Task requirements - Reproduce every line of the rows below verbatim, with no alterations.

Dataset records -
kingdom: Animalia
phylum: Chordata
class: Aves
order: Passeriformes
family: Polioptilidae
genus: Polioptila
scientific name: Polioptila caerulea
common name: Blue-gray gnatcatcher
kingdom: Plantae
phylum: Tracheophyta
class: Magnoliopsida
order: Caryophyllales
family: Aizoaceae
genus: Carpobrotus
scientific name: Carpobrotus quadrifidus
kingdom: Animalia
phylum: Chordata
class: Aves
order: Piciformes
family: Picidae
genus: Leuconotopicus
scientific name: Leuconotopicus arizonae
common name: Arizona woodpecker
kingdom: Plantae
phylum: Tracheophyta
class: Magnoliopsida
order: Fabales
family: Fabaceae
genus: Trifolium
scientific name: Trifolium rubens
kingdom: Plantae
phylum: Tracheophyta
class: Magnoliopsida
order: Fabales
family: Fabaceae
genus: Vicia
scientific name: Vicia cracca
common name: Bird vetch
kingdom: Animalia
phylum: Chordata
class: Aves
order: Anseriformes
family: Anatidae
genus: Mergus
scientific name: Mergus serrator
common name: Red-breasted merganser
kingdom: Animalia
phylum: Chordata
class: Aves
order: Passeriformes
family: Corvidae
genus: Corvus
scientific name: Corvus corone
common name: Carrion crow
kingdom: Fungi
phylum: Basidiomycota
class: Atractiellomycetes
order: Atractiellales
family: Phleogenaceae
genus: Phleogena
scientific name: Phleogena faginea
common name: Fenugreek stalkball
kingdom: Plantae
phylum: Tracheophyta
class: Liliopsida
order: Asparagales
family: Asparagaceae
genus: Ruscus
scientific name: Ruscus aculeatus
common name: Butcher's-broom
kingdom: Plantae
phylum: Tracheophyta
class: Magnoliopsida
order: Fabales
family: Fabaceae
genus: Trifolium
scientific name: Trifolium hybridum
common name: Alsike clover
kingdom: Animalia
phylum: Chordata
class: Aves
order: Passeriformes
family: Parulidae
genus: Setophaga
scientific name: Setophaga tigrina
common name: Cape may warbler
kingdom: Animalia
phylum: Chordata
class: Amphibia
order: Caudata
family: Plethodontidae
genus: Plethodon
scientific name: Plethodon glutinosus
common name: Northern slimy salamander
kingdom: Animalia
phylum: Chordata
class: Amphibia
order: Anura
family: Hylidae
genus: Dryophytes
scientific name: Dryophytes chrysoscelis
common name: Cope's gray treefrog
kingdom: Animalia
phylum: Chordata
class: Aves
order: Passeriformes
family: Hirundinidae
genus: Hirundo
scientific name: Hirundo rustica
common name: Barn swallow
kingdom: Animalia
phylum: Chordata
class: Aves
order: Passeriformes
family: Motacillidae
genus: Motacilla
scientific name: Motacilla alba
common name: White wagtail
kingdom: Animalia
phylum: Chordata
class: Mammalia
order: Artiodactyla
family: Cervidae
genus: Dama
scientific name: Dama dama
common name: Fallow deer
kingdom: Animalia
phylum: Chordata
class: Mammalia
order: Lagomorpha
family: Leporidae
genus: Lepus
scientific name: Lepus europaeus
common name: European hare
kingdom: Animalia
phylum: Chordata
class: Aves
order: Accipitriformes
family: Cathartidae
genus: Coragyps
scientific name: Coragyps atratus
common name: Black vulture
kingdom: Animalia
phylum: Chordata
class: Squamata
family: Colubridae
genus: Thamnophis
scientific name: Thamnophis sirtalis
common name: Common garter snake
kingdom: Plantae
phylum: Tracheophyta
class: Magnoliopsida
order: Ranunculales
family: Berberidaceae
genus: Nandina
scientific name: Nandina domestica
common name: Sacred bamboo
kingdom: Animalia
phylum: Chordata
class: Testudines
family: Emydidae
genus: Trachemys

Solution to the exercise -
kingdom: Animalia
phylum: Chordata
class: Aves
order: Passeriformes
family: Polioptilidae
genus: Polioptila
scientific name: Polioptila caerulea
common name: Blue-gray gnatcatcher
kingdom: Plantae
phylum: Tracheophyta
class: Magnoliopsida
order: Caryophyllales
family: Aizoaceae
genus: Carpobrotus
scientific name: Carpobrotus quadrifidus
kingdom: Animalia
phylum: Chordata
class: Aves
order: Piciformes
family: Picidae
genus: Leuconotopicus
scientific name: Leuconotopicus arizonae
common name: Arizona woodpecker
kingdom: Plantae
phylum: Tracheophyta
class: Magnoliopsida
order: Fabales
family: Fabaceae
genus: Trifolium
scientific name: Trifolium rubens
kingdom: Plantae
phylum: Tracheophyta
class: Magnoliopsida
order: Fabales
family: Fabaceae
genus: Vicia
scientific name: Vicia cracca
common name: Bird vetch
kingdom: Animalia
phylum: Chordata
class: Aves
order: Anseriformes
family: Anatidae
genus: Mergus
scientific name: Mergus serrator
common name: Red-breasted merganser
kingdom: Animalia
phylum: Chordata
class: Aves
order: Passeriformes
family: Corvidae
genus: Corvus
scientific name: Corvus corone
common name: Carrion crow
kingdom: Fungi
phylum: Basidiomycota
class: Atractiellomycetes
order: Atractiellales
family: Phleogenaceae
genus: Phleogena
scientific name: Phleogena faginea
common name: Fenugreek stalkball
kingdom: Plantae
phylum: Tracheophyta
class: Liliopsida
order: Asparagales
family: Asparagaceae
genus: Ruscus
scientific name: Ruscus aculeatus
common name: Butcher's-broom
kingdom: Plantae
phylum: Tracheophyta
class: Magnoliopsida
order: Fabales
family: Fabaceae
genus: Trifolium
scientific name: Trifolium hybridum
common name: Alsike clover
kingdom: Animalia
phylum: Chordata
class: Aves
order: Passeriformes
family: Parulidae
genus: Setophaga
scientific name: Setophaga tigrina
common name: Cape may warbler
kingdom: Animalia
phylum: Chordata
class: Amphibia
order: Caudata
family: Plethodontidae
genus: Plethodon
scientific name: Plethodon glutinosus
common name: Northern slimy salamander
kingdom: Animalia
phylum: Chordata
class: Amphibia
order: Anura
family: Hylidae
genus: Dryophytes
scientific name: Dryophytes chrysoscelis
common name: Cope's gray treefrog
kingdom: Animalia
phylum: Chordata
class: Aves
order: Passeriformes
family: Hirundinidae
genus: Hirundo
scientific name: Hirundo rustica
common name: Barn swallow
kingdom: Animalia
phylum: Chordata
class: Aves
order: Passeriformes
family: Motacillidae
genus: Motacilla
scientific name: Motacilla alba
common name: White wagtail
kingdom: Animalia
phylum: Chordata
class: Mammalia
order: Artiodactyla
family: Cervidae
genus: Dama
scientific name: Dama dama
common name: Fallow deer
kingdom: Animalia
phylum: Chordata
class: Mammalia
order: Lagomorpha
family: Leporidae
genus: Lepus
scientific name: Lepus europaeus
common name: European hare
kingdom: Animalia
phylum: Chordata
class: Aves
order: Accipitriformes
family: Cathartidae
genus: Coragyps
scientific name: Coragyps atratus
common name: Black vulture
kingdom: Animalia
phylum: Chordata
class: Squamata
family: Colubridae
genus: Thamnophis
scientific name: Thamnophis sirtalis
common name: Common garter snake
kingdom: Plantae
phylum: Tracheophyta
class: Magnoliopsida
order: Ranunculales
family: Berberidaceae
genus: Nandina
scientific name: Nandina domestica
common name: Sacred bamboo
kingdom: Animalia
phylum: Chordata
class: Testudines
family: Emydidae
genus: Trachemys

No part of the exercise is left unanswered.